Poco a poco voy recorriendo los pasillos, me detengo a mirar las colecciones, subo las amplias escaleras de mármol de lo que fuera un día el espléndido liceo de la ciudad. Creo ver entrar menos luz por los vitrales. No hay lectores en las salas de arriba. Al fin aparecen los empleados que ya no se ven obligados a llevar un ridículo uniforme como antes. Después de unos minutos me reconocen los que sobreviven. Otros, como yo, se han ido, los menos no han venido a trabajar ese día. Les dejo un ejemplar del poemario escrito durante mis años de exilio, y les prometo, aunque sé que miento, que pasaré mañana a verlos una vez más antes de irme.
—¿Qué lleva usted en su equipaje?, me pregunta en el aeropuerto José Martí el aduanero, al tiempo que tantea el gusano que me llevo a Francia.
(Tal y como estaba previsto G. se ha ido de vuelta una semana antes con mi ordenador, el cuaderno de apuntes, y nuestras maletas. Heme aquí entonces saliendo de Cuba con un viejo gusano encontrado en un rincón de casa de mi madre).
—Son libros, sólo libros, soy profesor, le respondo al empleado que me mira con asombro.
—¿Libros?, pregunta, cuando en realidad no debía hacerlo, porque ya tiene abierto el gusano y los libros se desparraman a su vista.
—Yo sólo he leído un libro en mi vida, El diablo cojuelo, me confiesa, con una sonrisa que creo orgullosa.
—Es un libro clásico ése, le digo disimulando el nerviosismo que me produce el tener algún problema para irme. Y le comento para ganar tiempo y pensando en la novela homónima de Alain-René Lesage, que los franceses copiaron ese libro e hicieron uno parecido, antes de preguntarle algo absurdo: ¿Y le gustó el libro?

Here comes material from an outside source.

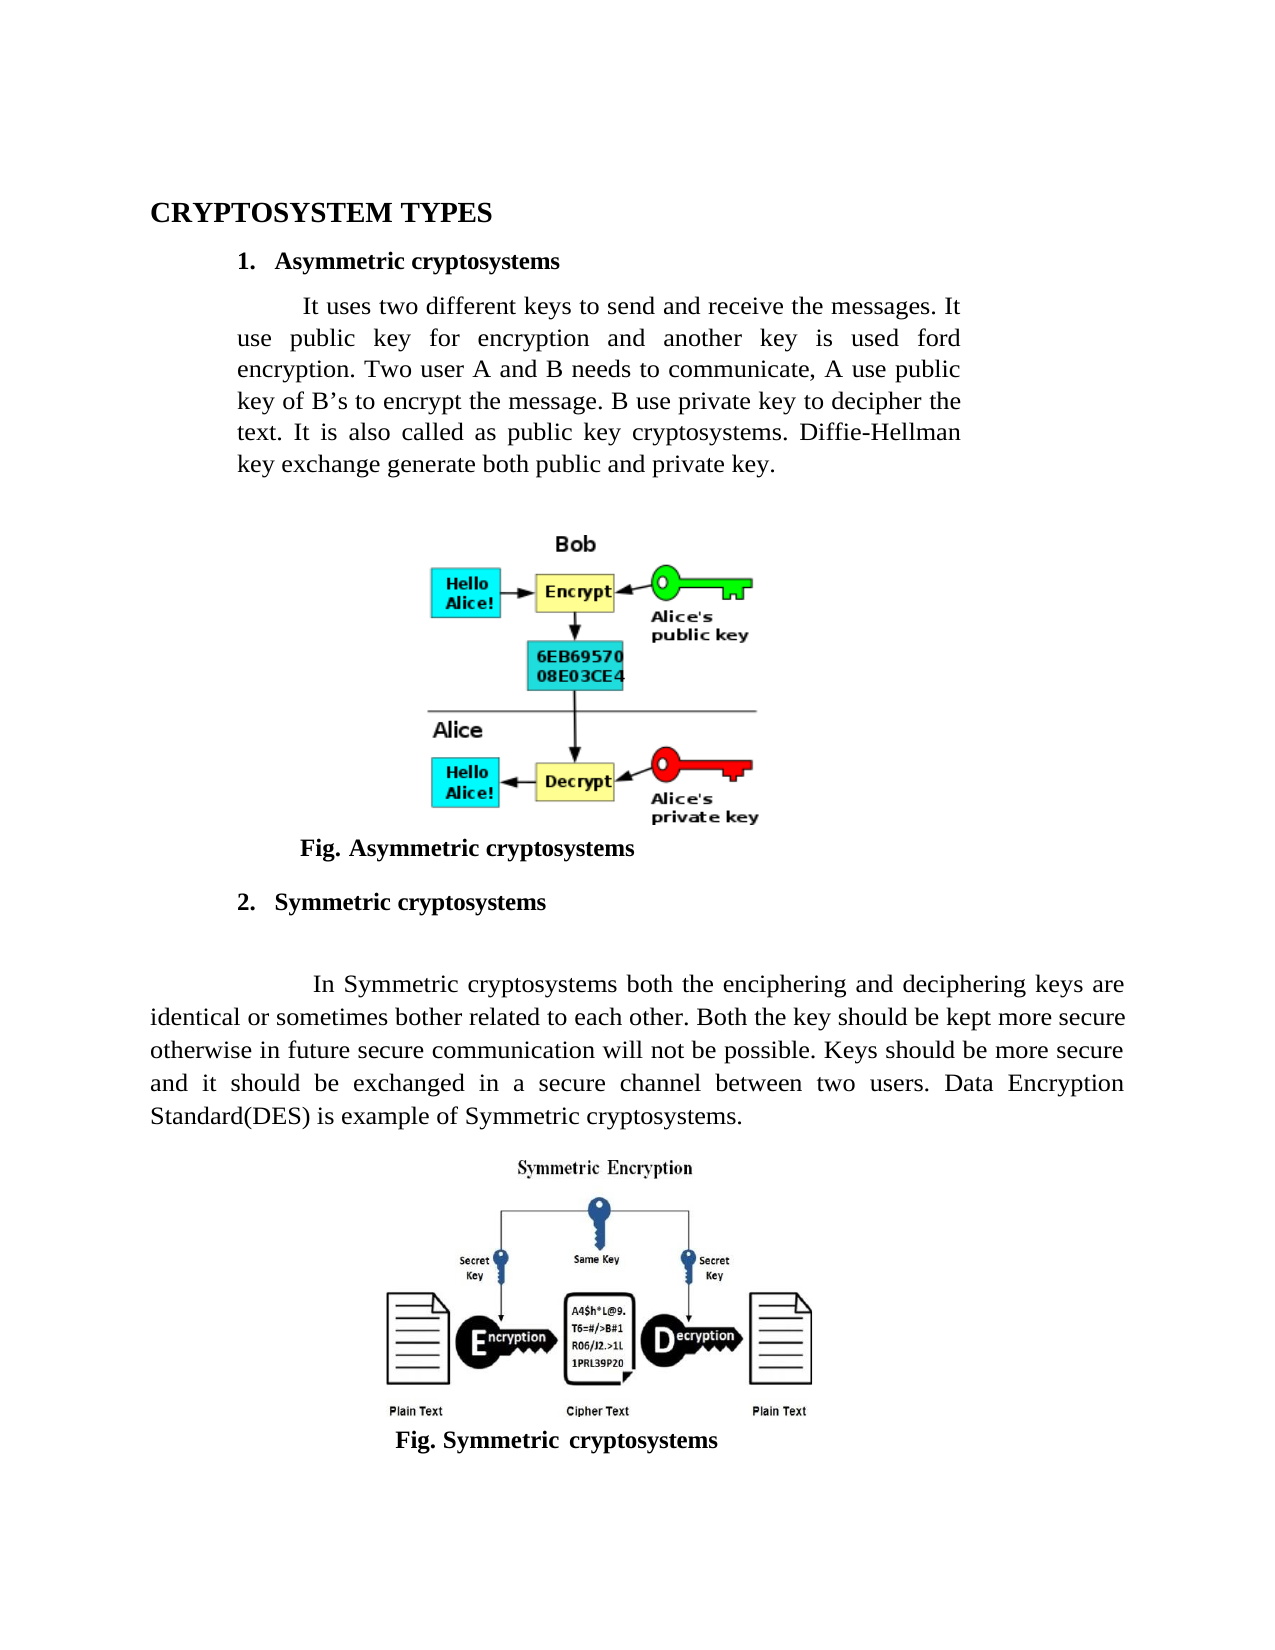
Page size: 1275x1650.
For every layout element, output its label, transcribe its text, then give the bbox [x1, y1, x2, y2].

Tuteándome, al ver que soy cubano, en vez de responderme qué piensa del travieso Diablo, me hace a su vez una pregunta que no viene al caso: ¿Y dónde vives tú ahora?
Le respondo.
—¿En París? Como las cigüeñas… dice sin terminar la frase… Como las cigüeñas, repite, mirando, creo, hacia el techo, desde el que supongo que el fantasma de un Diablo Cojuelo se divierte haciendo temblar mis piernas ante la demora de este control para mí infinito.
Ya en el avión me impongo no mirar abajo la lenta desaparición de la silueta de la isla en el mar. Y me sorprende el entusiasmo con que empiezo a imaginar la forma que tendrá en casa, con los libros que G. y yo compramos en Cuba, mi biblioteca de libros cubanos.